A few years ago I was a happily married man — a beautiful wife, three sons, a home that was well on the way to being paid off, a job, and settled in the community. We had just had our 10-year anniversary — a night on the town for the family. A few bumps along the way, including some really tough surprises with our sons’ births, but everything was fine — so I thought.
I was not violent, abusive, alcoholic, stingy, nor with a drug or gambling addiction. I dearly loved my wife and children, resigning one job to prefer them and putting in time, etc. Love is blind, and hindsight may give much better vision, but I did the best I could and was open to change.
My wife had been involved in counselling a family whose marriage failed, with my support, and with a local counselling group, helping others. However, on returning home from visiting her dying father, she asked me to, “Move out while she sorted through some problems.”
I asked what the problems were, but she would not discuss it. I asked her to get counsel, or leave me with the children, and she was welcome to be involved with them and stay in the house. All alternatives were ignored or refused. I moved out, rather than have my wife take my sons onto the street or elsewhere.
I soon found the locks changed, AVOs issued (though I have never been violent or abusive) to keep me away from the home. Strange men entertained my wife and children in my home, even when I came to ‘collect’ my sons or phoned them. Counsellors advised she would not listen. Letters to politicians, bishops and solicitors were answered with, “We are so sorry but…” or “Don’t bother appealing / fighting — you won’t win, you are male and have a job.” (even if I spent $15k minimum that I didn’t have to get custody of my own children.)
I had to work while my wife had the children, house and got government benefits. I had to pay child support to feed and house my sons on a legal formula that took more than I had left. I earned above the average salary, but calls logged with Child Support were never answered or returned.
With no affordable accommodation in the local area, the church gave me a guard’s cottage at the local camping ground. Emergency accommodation had a two to four-year waiting list. My bed was found from a clean-up, with blankets, pots and crockery donated by church friends.
Shock gave way to suicidal depression. I was haemorrhaging internally and lost 20 kilos. People cooked meals for me and sat beside me to talk. I would weep for hours, with no heating in sub-zero temperatures. I took sobbing breaks at work while others took smokos, or travelling on the train.
Gas from the stove did not kill me due to the draft from an unusable chimney. I would sit on cliffs on local mountains ready to jump, yelling at God, and then falling in a heap again. Electricity and chemicals in hot baths were prepared, but never used.
I could not walk up hills without falling in a heap at times. People helped me to the shower, which I held onto the side of. Driving home after dropping my sons off, I swerved around cliffs and trucks through tears. Counsellors told me I was ‘normal’ when I went for help. I did not want to live as it hurt so much, and death seemed the only option in that city.
Friends gave me a car for free, so I could shop and collect my sons. The gasket blew, but others gave me another. There was always a roof over my head of five houses over two years, food on the table, and friends around or on the phone. I chose to call when the waves overwhelmed me — many times.

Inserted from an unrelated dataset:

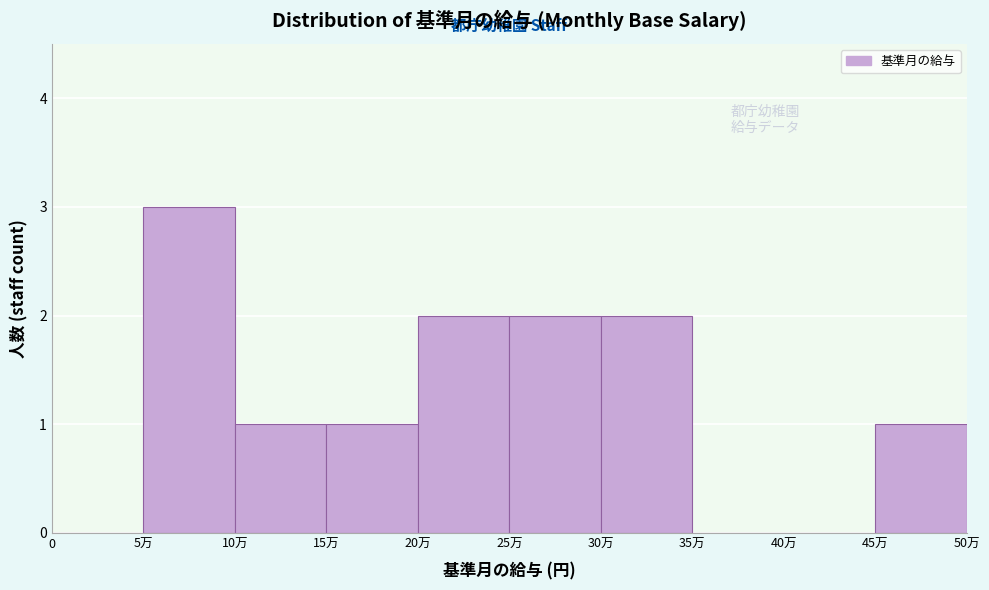

Reading left to right, list all the values displayed in this chart.

0=0	5万=3	10万=1	15万=1	20万=2	25万=2	30万=2	35万=0	40万=0	45万=1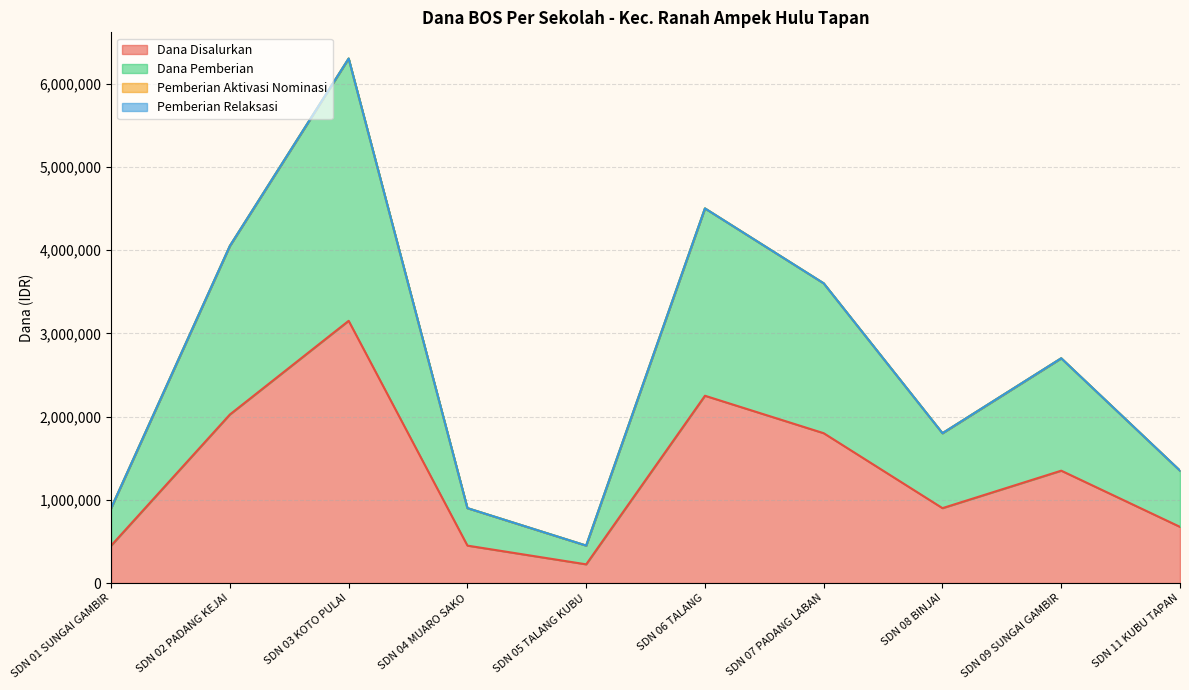

How many lines are shown in the chart?

4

I was taken on a holiday, and drawing a line in the sand, finally chose to live, knowing the Lord could take care of the difference, no matter how hard it was or would get. A new job meant I could just make ends meet, and a friend offered shared housing. Even in death came life, a new beginning.
I had already forgiven my ex-wife, and kept at it, but the pain and torment began to go. Property settlement meant I could buy some basics, and there was no debt to pay out. The legal structure allowed kidnap, ransom, theft, and fraud, with no appeal, but life went on — in a new city.
I now look forward to another city, where the needs of both parents and children are respected and protected, whether married or apart. It is not here yet, but it can happen. Without a vision, people live dangerously. Without love or hope, there was only death. The way it is now has to change — for everyone’s interest. This curse is killing people, and robbing the inheritance of generations. We can do it — together. Will you help be part of the answer, even if it hurts?